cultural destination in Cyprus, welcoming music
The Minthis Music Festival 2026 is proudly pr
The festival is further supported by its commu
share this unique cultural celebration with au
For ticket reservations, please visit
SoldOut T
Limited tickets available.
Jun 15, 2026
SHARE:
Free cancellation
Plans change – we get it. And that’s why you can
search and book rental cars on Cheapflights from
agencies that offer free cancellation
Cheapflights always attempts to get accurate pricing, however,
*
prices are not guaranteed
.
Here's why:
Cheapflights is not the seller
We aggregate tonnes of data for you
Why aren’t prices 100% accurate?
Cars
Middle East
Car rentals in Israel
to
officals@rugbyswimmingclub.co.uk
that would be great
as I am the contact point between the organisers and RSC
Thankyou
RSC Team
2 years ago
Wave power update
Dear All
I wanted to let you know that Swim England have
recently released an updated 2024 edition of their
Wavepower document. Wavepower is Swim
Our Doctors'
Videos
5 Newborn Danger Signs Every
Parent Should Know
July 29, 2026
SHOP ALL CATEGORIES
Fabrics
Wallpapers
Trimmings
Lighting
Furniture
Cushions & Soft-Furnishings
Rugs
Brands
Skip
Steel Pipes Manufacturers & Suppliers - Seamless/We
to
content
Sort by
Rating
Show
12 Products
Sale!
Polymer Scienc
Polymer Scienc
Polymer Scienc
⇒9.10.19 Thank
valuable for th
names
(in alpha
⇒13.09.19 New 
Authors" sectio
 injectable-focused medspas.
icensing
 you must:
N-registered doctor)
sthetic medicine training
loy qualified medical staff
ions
#####
### PROBLEM REQUIREMENTS
Would you please return every line in the listing where "that" shows up?

### PROBLEM SOLUTION
Plans change – we get it. And that’s why you can
agencies that offer free cancellation
that would be great
I wanted to let you know that Swim England have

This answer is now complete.